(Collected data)
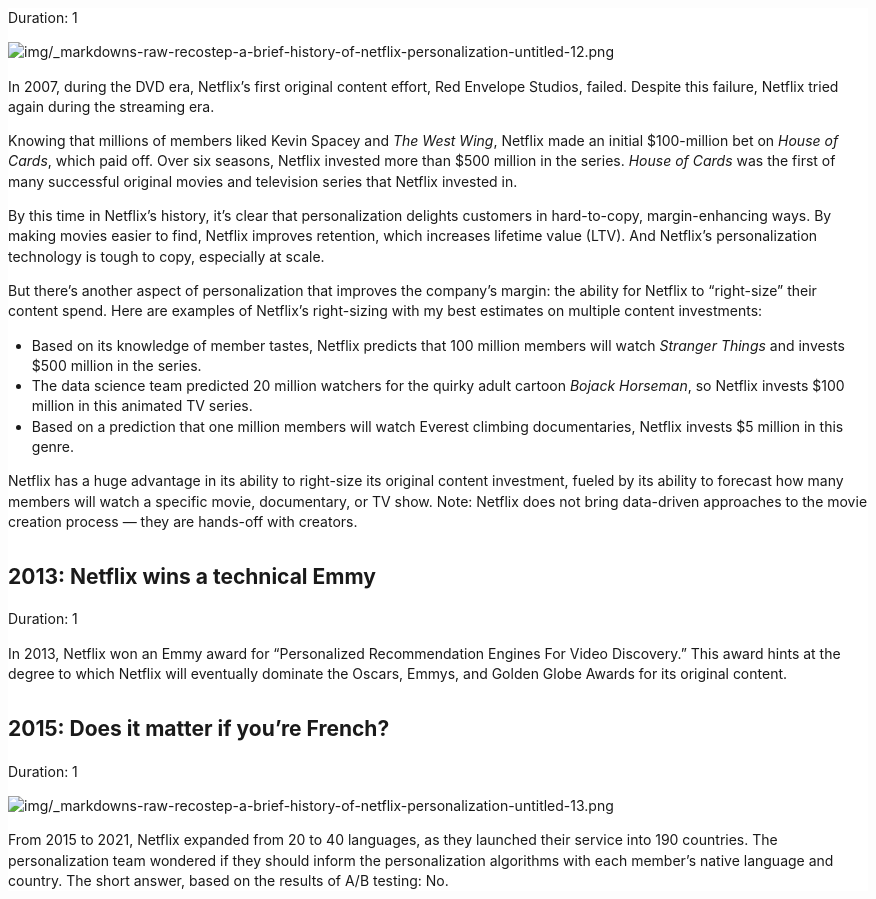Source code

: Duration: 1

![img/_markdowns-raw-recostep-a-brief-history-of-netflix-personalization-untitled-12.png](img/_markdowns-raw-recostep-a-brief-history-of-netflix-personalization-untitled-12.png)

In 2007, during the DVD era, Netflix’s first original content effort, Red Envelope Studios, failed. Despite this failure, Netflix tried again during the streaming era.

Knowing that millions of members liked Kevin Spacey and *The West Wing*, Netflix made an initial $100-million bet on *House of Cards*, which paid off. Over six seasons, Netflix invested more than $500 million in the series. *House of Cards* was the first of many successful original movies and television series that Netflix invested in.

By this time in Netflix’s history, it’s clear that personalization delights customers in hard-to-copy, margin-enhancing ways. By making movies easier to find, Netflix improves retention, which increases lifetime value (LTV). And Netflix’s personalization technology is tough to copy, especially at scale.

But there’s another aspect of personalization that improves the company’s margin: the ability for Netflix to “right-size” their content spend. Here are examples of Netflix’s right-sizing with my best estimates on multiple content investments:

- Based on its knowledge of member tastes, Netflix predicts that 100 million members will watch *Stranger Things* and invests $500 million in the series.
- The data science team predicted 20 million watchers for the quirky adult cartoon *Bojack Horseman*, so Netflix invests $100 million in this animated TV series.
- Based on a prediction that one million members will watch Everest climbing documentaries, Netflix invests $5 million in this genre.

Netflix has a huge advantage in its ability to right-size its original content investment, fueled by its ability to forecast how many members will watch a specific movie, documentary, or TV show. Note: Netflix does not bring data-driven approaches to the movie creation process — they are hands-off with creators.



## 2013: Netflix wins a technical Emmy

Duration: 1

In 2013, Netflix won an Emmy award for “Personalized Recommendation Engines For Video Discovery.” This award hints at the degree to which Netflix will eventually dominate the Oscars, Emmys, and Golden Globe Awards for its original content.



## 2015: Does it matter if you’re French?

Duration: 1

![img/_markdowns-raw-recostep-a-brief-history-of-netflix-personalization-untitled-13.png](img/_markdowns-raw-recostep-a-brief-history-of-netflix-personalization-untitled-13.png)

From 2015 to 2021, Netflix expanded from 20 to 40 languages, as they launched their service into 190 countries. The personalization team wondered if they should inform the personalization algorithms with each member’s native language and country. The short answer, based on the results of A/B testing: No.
--
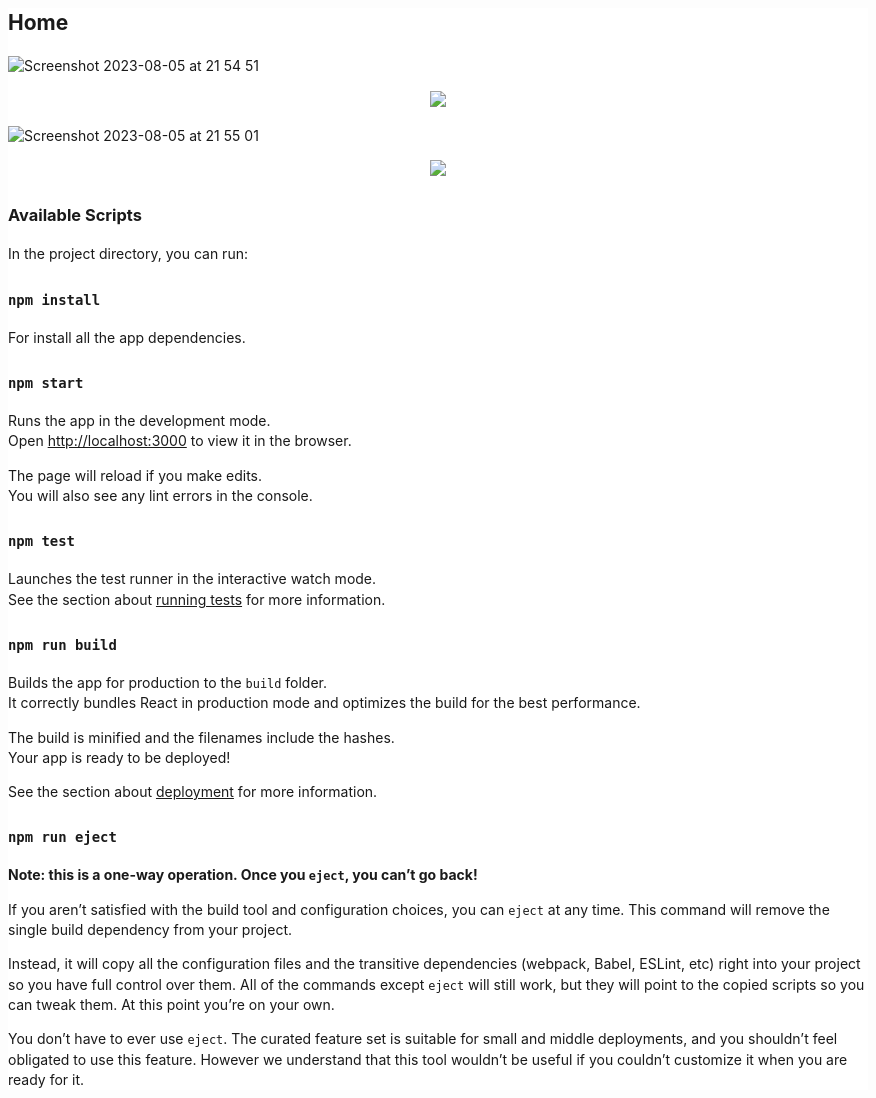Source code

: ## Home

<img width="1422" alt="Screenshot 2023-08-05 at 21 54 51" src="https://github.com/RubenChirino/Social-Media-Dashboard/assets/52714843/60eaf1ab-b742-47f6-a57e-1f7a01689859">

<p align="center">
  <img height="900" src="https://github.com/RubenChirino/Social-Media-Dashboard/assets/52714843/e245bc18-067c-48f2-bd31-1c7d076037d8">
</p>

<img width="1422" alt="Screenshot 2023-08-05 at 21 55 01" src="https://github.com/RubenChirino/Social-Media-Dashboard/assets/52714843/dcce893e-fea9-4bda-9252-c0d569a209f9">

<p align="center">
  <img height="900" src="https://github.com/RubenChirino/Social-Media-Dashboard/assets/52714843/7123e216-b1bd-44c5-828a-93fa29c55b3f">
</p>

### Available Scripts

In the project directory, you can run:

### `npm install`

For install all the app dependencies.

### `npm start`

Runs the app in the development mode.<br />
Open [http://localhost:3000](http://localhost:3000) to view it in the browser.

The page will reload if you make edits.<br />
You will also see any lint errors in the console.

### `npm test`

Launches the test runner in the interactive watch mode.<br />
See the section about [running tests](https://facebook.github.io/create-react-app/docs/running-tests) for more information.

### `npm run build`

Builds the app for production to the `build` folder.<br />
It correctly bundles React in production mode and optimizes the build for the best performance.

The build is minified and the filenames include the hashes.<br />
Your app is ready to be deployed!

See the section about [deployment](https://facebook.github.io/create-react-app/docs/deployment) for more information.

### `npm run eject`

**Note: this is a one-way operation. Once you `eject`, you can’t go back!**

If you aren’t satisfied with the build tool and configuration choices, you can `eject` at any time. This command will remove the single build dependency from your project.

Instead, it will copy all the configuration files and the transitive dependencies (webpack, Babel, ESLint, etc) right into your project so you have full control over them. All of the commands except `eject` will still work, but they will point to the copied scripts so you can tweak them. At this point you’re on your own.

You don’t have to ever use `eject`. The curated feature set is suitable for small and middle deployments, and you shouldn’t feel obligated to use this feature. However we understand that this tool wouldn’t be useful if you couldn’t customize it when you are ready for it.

Work to complete ▸ Please output exactly the lines between the one holding "- The data science" and the one holding "- Based on a" in the records above, inclusive, and nothing more.

Solution to this exercise ▸
- The data science team predicted 20 million watchers for the quirky adult cartoon *Bojack Horseman*, so Netflix invests $100 million in this animated TV series.
- Based on a prediction that one million members will watch Everest climbing documentaries, Netflix invests $5 million in this genre.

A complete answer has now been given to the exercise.